--- start of Excerpt ---

9 August
Sermon preached by The Rev. Tammy Hobbs Miracky
Below is a DRAFT text of the homily. It may vary considerably from the recorded version. Please excuse typos and grammatical errors, and do not cite without permission.
“Early in the morning he came walking toward them on the sea” (Matt 14:25).
In the name of the Father, and the Son, and the Holy Spirit. Amen.
I love scripture. I love the complexity of the text. I love the beauty of the language. I love the generations of scholarship that have built up around it. I love the centuries of history and culture and grappling with sacred questions that the Bible carries: Who is God? Who am I? Who are we together? The way the Bible came to be, with meaning being layered on over time, with important material of old being reclaimed and reinterpreted again and again to help a people wrestle with their new circumstances. The complexity of our scripture draws me in. And today’s gospel passage is no exception. We could talk about it for hours, the layers of meaning embedded in these words.
In good literature, poetry, and certainly in our scripture, the full meaning of an idea is often too large to contain in a word. It overflows the boundary of the word itself. Think about the word ‘red,’ for example. Yes, red is a color, and when we hear the word, we see that color in our mind’s eye. ‘Red’ also carries with it images of blood, life force, passion. Our church’s use of red as a liturgical color, for example, corresponds to this surplus of meaning in the word. We wear red, we dress our sacred spaces in red for Holy Week – leading up to what we call the “passion” of Jesus – and for Pentecost – when the very breath of God shows up as fire, breathing divine life into a new community. One example of how words overflow with meaning.
A similar thing happens in today’s gospel with the image of stormy waters. Many, if not most, in Matthew’s community would have been intimately familiar with Hebrew scripture. Just as “blood” or “passion” is evoked for us when we hear the word “red,” wind on the waters, being battered by the waves would have been for this community a symbol of primordial chaos, the force that was held at bay by God’s ongoing act of creation.

--- end of Excerpt ---

- [Prompt 1]:
Copy the rows word for word, beginning with the line that contains "genus: Paspalum" and ending with the final line of the rows.

--- start of Exercise data ---

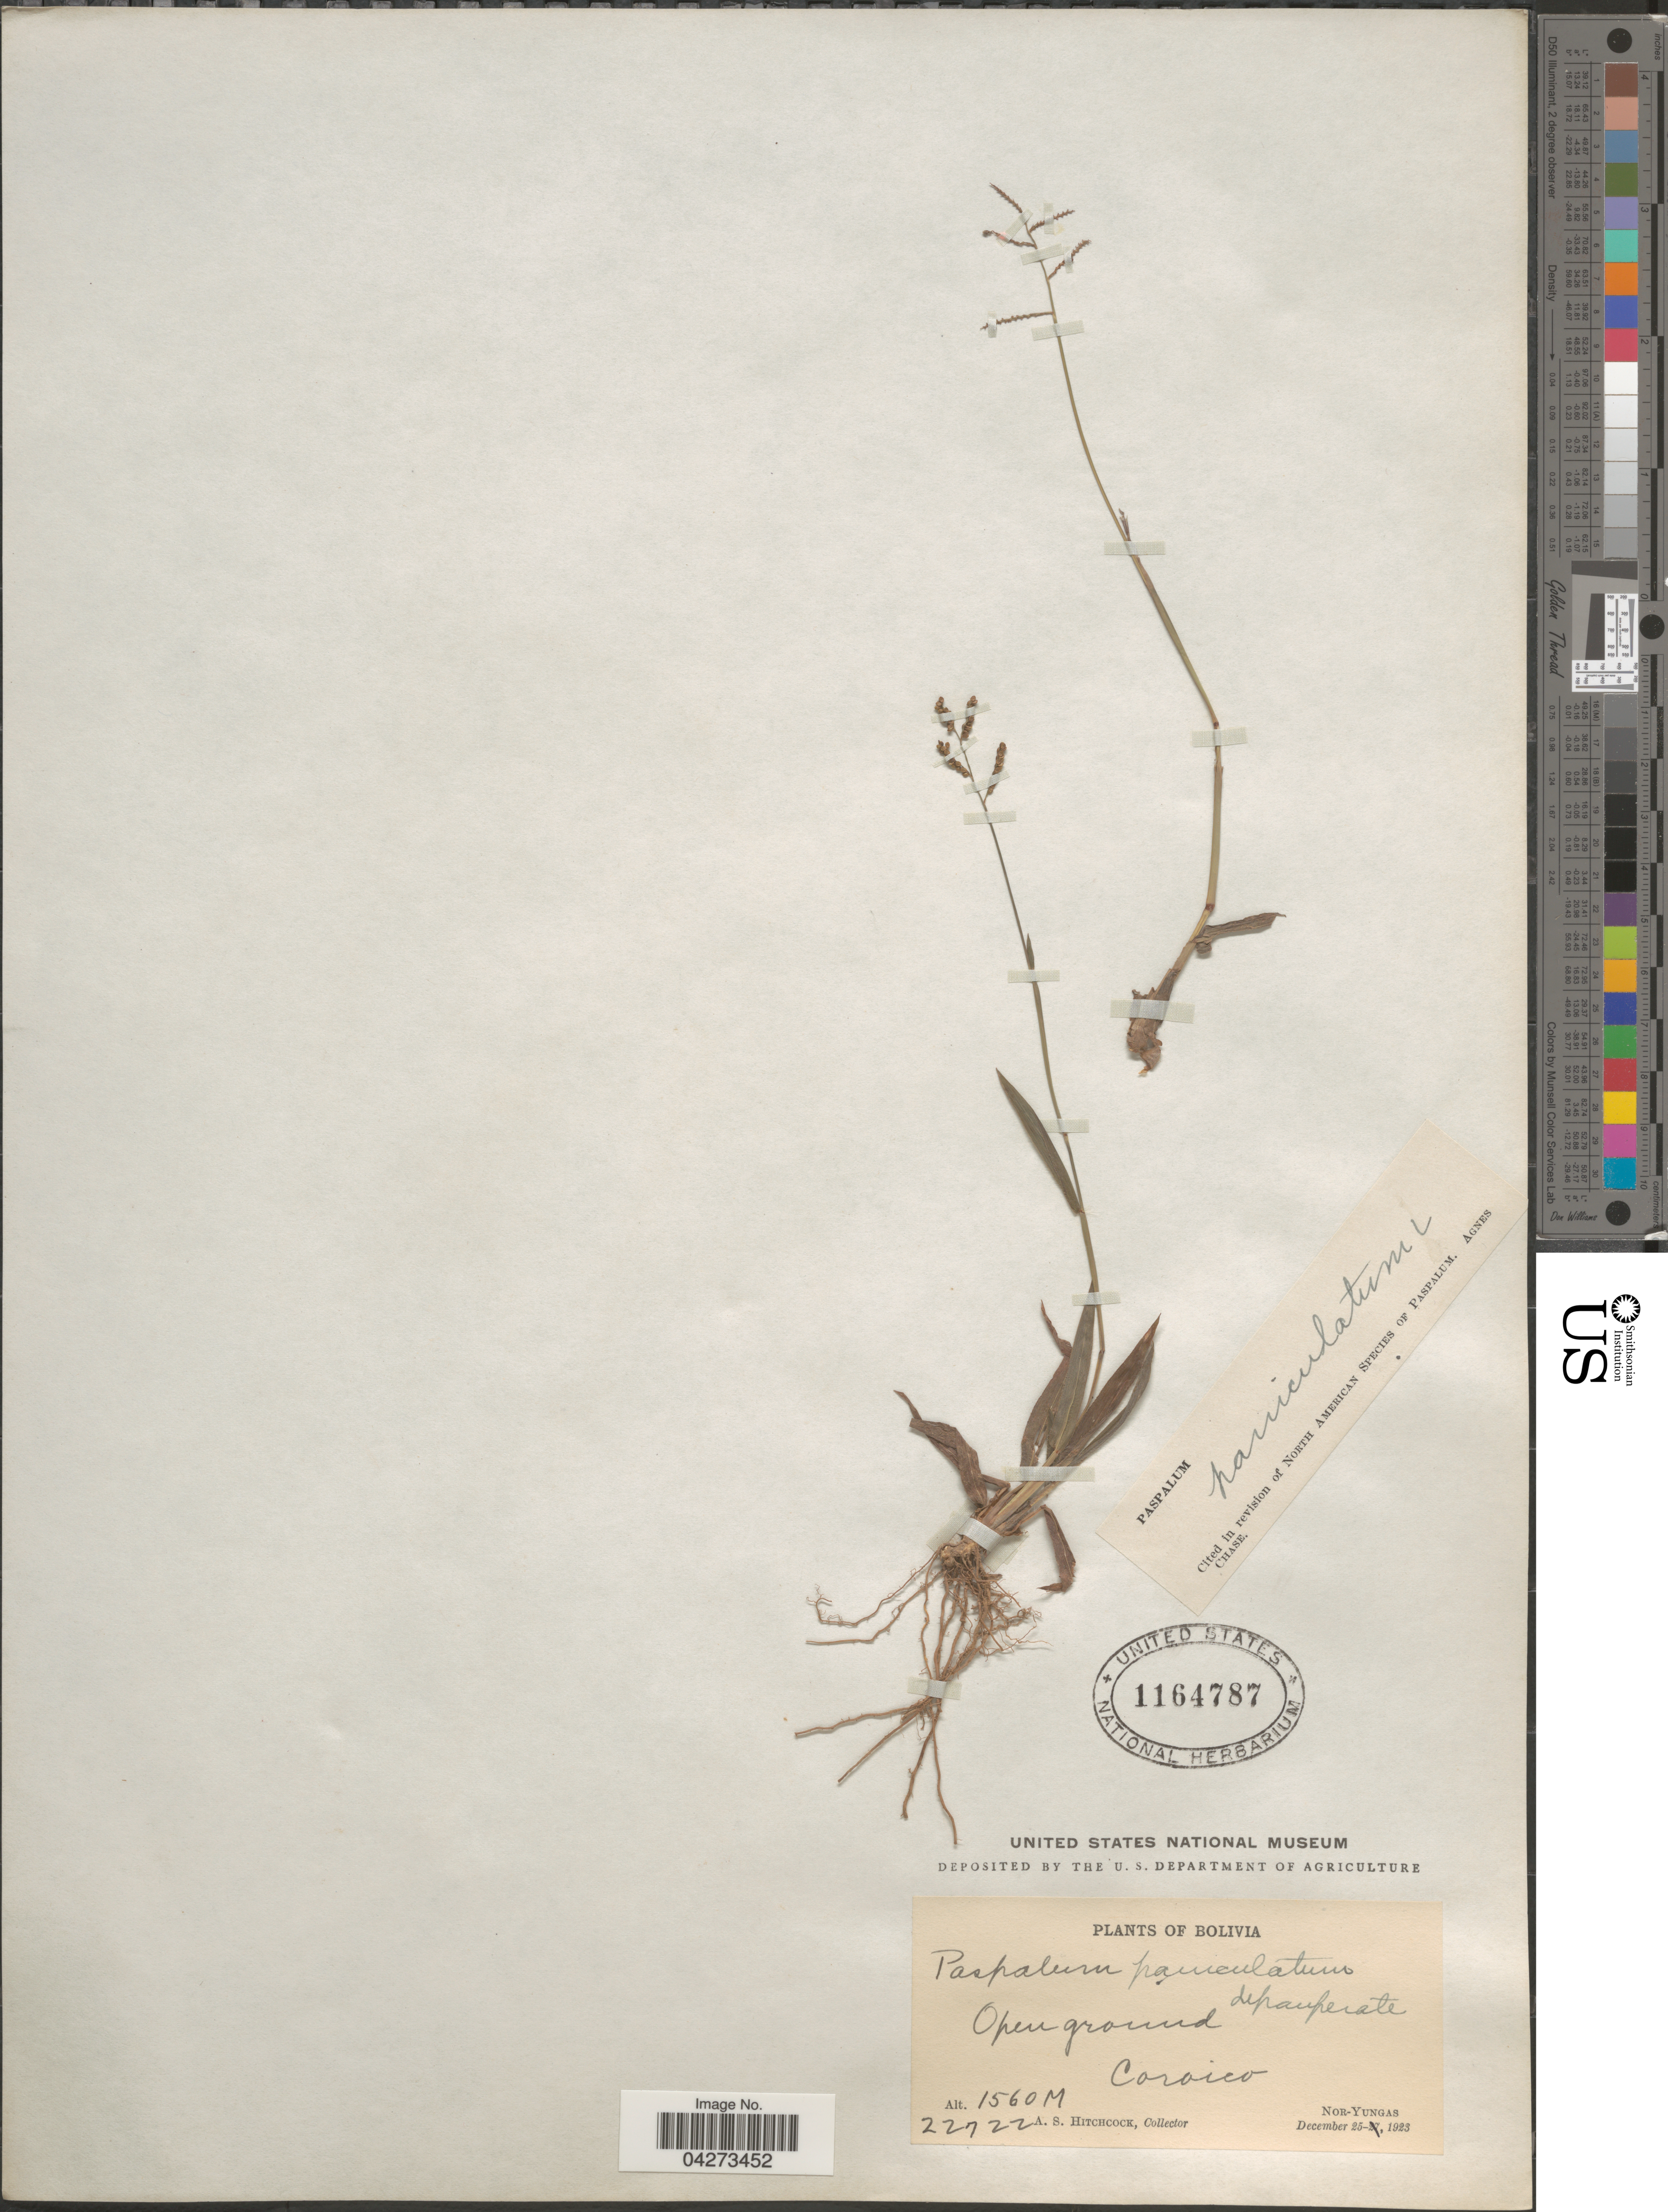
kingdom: Plantae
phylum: Tracheophyta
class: Liliopsida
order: Poales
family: Poaceae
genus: Paspalum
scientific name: Paspalum paniculatum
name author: L.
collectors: A. S. Hitchcock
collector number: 22722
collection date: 1923-12-25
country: Bolivia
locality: Coroico. Nor-Yungas.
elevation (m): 1560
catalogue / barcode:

--- end of Exercise data ---

- [Prompt 2]:
Pick up the sermon on Jesus walking on the sea at the point where it stops, and keep writing it.

- [Exercise output 1]:
genus: Paspalum
scientific name: Paspalum paniculatum
name author: L.
collectors: A. S. Hitchcock
collector number: 22722
collection date: 1923-12-25
country: Bolivia
locality: Coroico. Nor-Yungas.
elevation (m): 1560
catalogue / barcode:

- [Exercise output 2]:
Battering waves would have evoked for this community the creation story, the first words of our bible: “In the beginning, when God created the heavens and the earth, the earth was a formless void and darkness covered the face of the deep, while a wind from God swept over the face of the waters” (Gen 1:1-2). The first thing God did was speak light into being. The very next act was to separate the waters from God’s new creation: order out of chaos. Matthew’s listeners would also have called to mind Noah and his family seeking refuge in the ark to escape the flood and its destruction. And Moses parting the Red Sea to allow God’s people to escape from Egypt. And Joshua parting the waters of the Jordan River to enable the Israelites to enter into the land God had promised them. In the surging waters of this morning’s gospel text, the Matthean community would have heard the ongoing story of God carving out space in the chaos to create something new, something good, something holy and just. The stories that had long held meaning in Jewish tradition – the stories that helped a people explore ‘who is God, who am I, who are we together?’ ‘What new thing is God creating?’ – these stories, through Matthew, were being brought forward to a new generation.
So what new thing was this gospel writer trying to describe? This was a time of great turmoil and upheaval in the Ancient Near East. Matthew’s gospel was likely recorded from within a Jewish community in Antioch a generation or so after the destruction of the temple in Jerusalem. The temple, from the time it had been built by Solomon a thousand years earlier and reconstructed following the Babylonian exile had served as the organizing focus of Judean religious life. It was now gone. On top of that, Roman oppression continued.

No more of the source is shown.